The most common variant of pulmonary alveolar proteinosis (PAP) is autoimmune PAP (aPAP), associated with circulating polyclonal autoantibodies directed against granulocyte–macrophage colony-stimulating factor (GM-CSF).

Currently, whole lung lavage (WLL) is considered to be the standard first-line treatment for PAP. There is clear need to assess the impacts of noninvasive nebulised GM-CSF in aPAP to enable exploration of the comparative effectiveness of invasive and noninvasive treatments in this disease.

This is the first systematic review and meta-analysis focused on evaluating the impact of noninvasive nebulised GM-CSF therapy treatment of aPAP.

Our data from 289 patients in a systematic review and 239 patients in a meta-analysis demonstrates significant improvements in clinical symptoms, dyspnoea scores, lung function, gas exchange and radiology indices after treatment with nebulised GM-CSF of varying duration. No serious adverse events were reported in the studies.

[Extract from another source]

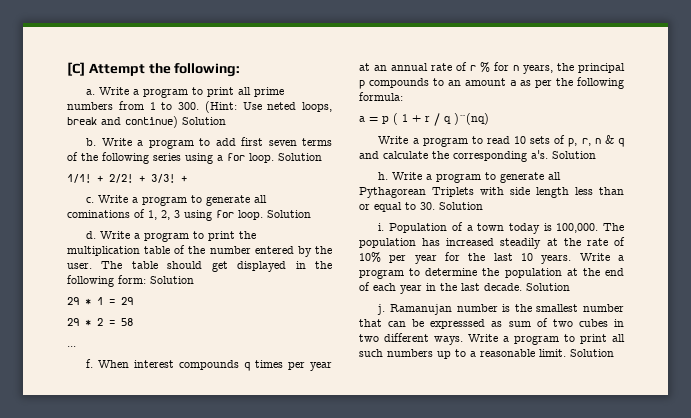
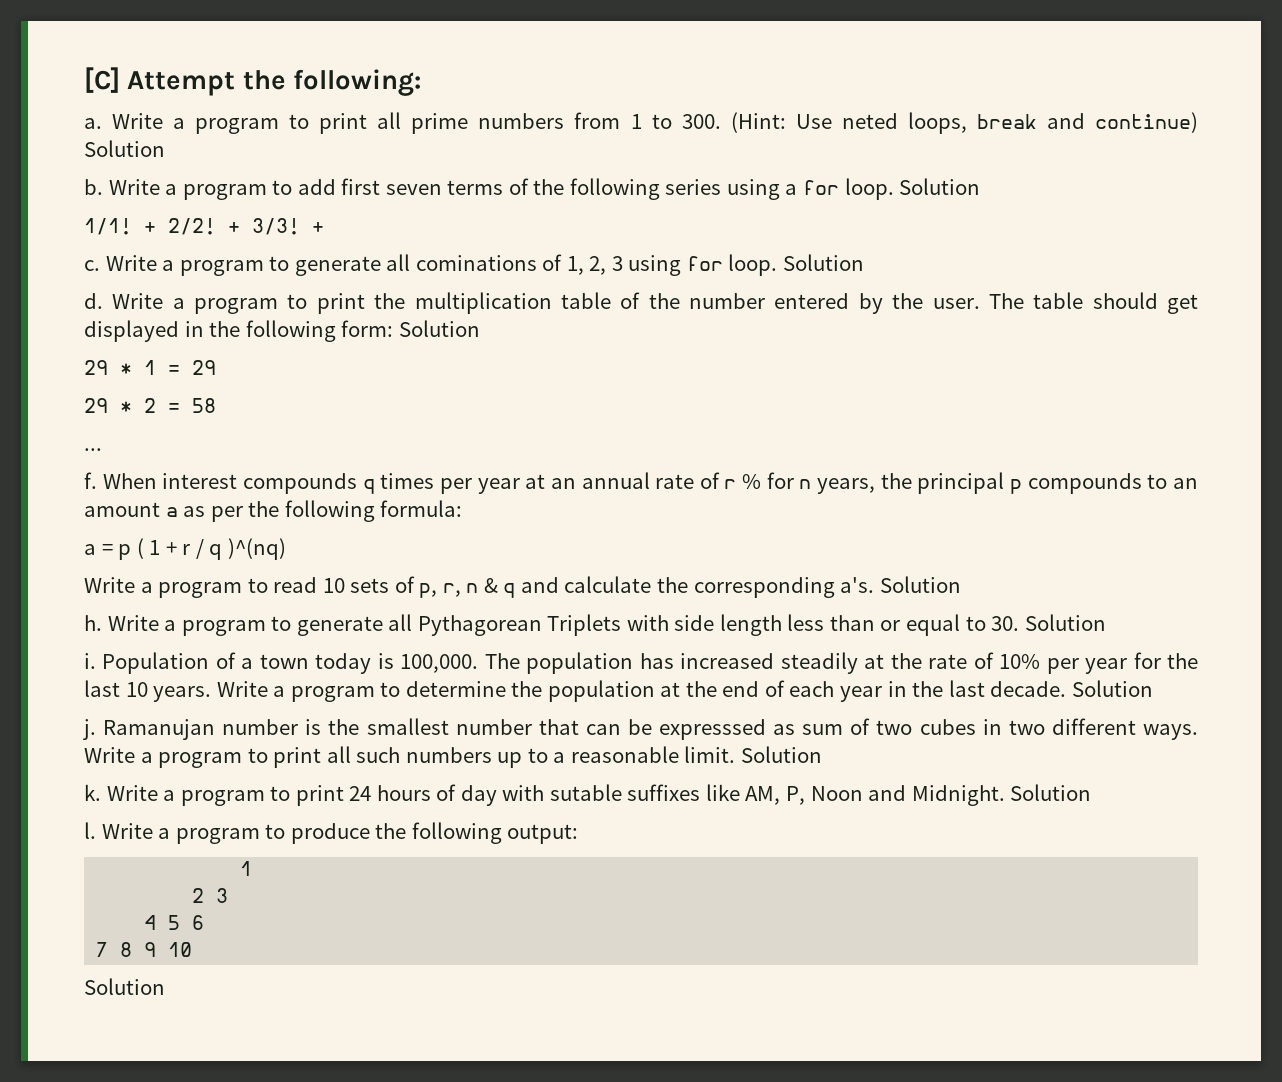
(614, 353) none -> [84,784,1092,806] [84,822,579,844] [240,861,253,876] [192,888,229,903] [144,915,205,930] [96,942,193,957] [84,978,165,995] // k. Write a program to print 24 hours of day with sutable suffixes like AM, P, Noon and Midnight. Solution // l. Write a program to produce the following output: // 1 // 2 3 // 4 5 6 // 7 8 9 10 // Solution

Questions for future research

WLL has been suggested to be the treatment of choice in aPAP and yet no head-to-head evidence of comparative effectiveness is available to confirm this recommendation. Patient-centred care encourages patient choice, which is likely to be impacted by treatment invasiveness, duration, side--effects and effectiveness. Future studies need to define the indication, patient choice and timing of therapy with a focus on respiratory and quality of life outcomes with standardisation of treatment protocols to enable comparison between groups.